◆ Exercise ◆
Print each line exactly, beginning with the one where "pinky pip: (164, 129)" appears and ending at the last line below.

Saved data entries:
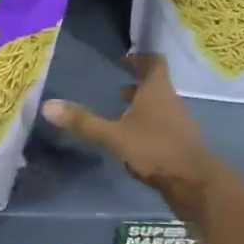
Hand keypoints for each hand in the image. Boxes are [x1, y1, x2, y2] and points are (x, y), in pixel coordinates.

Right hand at [41, 53, 217, 211]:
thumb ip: (84, 122)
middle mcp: (172, 103)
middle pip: (157, 87)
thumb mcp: (114, 136)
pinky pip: (164, 129)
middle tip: (118, 89)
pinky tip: (135, 145)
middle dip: (137, 87)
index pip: (154, 63)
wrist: (195, 184)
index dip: (140, 59)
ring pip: (160, 109)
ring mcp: (180, 125)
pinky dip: (149, 130)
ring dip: (143, 109)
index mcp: (157, 91)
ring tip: (122, 117)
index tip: (124, 61)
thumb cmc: (155, 149)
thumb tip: (48, 105)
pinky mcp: (182, 146)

◆ Exercise response ◆
pinky pip: (164, 129)
middle tip: (118, 89)
pinky tip: (135, 145)
middle dip: (137, 87)
index pip: (154, 63)
wrist: (195, 184)
index dip: (140, 59)
ring pip: (160, 109)
ring mcp: (180, 125)
pinky dip: (149, 130)
ring dip: (143, 109)
index mcp: (157, 91)
ring tip: (122, 117)
index tip: (124, 61)
thumb cmc: (155, 149)
thumb tip: (48, 105)
pinky mcp: (182, 146)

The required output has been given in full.